Emblématique de ce phénomène, la ville de Lyon affiche au 3ème trimestre 2013 une baisse de 10% de ses prix, ainsi qu’une baisse de 12% par rapport au 3ème trimestre 2012. A Montpellier, si la diminution des prix n’atteint que 1% durant le 3ème trimestre 2013, elle est bien de 12% par rapport au même trimestre en 2012. Dans la même veine, Nantes, qui affiche -7% ces 3 derniers mois, a vu ses prix baisser de 12% en un an.

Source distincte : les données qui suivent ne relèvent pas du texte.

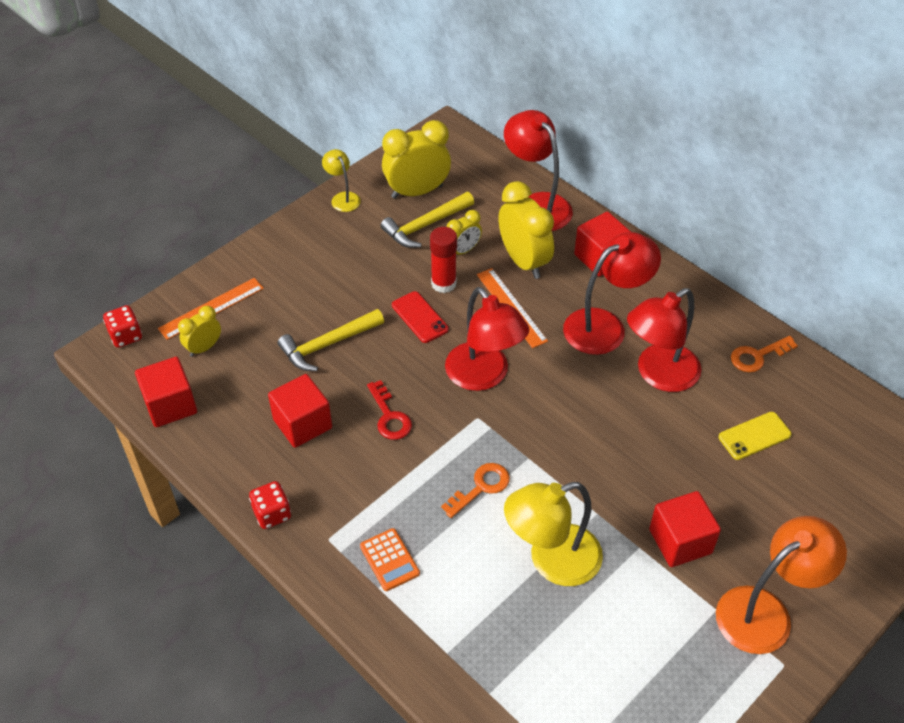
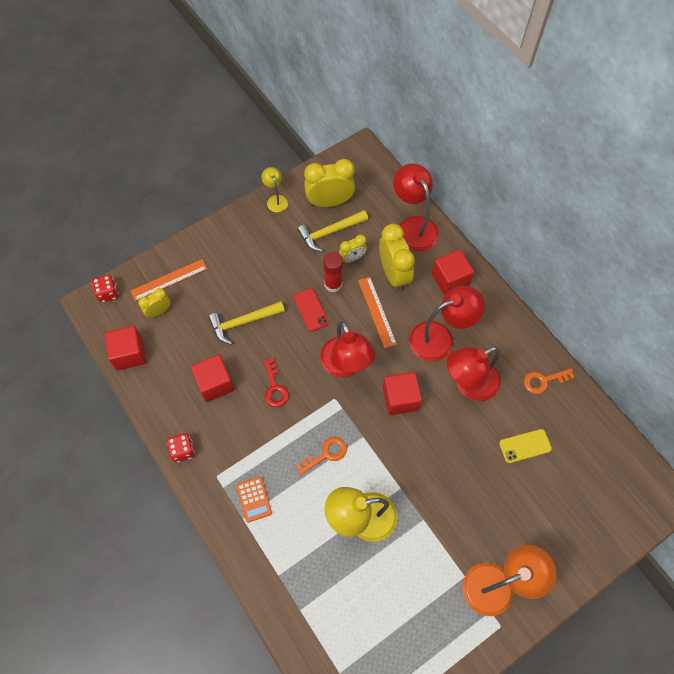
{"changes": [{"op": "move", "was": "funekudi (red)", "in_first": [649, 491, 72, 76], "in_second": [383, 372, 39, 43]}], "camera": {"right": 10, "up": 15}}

Un phénomène qui a démarré au début de l’année 2013, et se confirme et s’accélère au troisième trimestre. « Globalement, nos agences constatent une marge de négociation plus importante pour les  acquéreurs, qui se retrouvent face à des vendeurs qui commencent à consentir des baisses des prix pour concrétiser leur projet. Nombre d’entre eux étaient restés axés sur des valeurs trop élevées par rapport au marché actuel. 80% de nos transactions correspondent à des ventes de nécessité, et sont donc liées à un futur projet immobilier. De quoi accélérer la prise de conscience de certains vendeurs, pour qui la vente du bien doit être rapide», précise Fabrice Abraham.

Facteur supplémentaire de la baisse des prix dans ces villes attrayantes, la diminution du nombre d’acquéreurs investisseurs observée par le réseau. « Les investisseurs représentent traditionnellement 20% de nos clients, et concentrent leurs investissements dans les grandes villes. Mais depuis le début de l’année 2013, ils sont en retrait. Les acquéreurs à la recherche d’un bien pour mise en location sont 10% moins nombreux que l’année dernière à la même période. Une tendance qui marque l’attentisme et le recul net des bailleurs, face aux annonces du gouvernement et du parti pris de Cécile Duflot, ministre du logement, d’opposer systématiquement secteur privé et secteur social », conclut Fabrice Abraham.

*Evolution constatée entre le 30 septembre 2012 et le 30 septembre 2013 sur les agences du réseau Guy Hoquet l’Immobilier.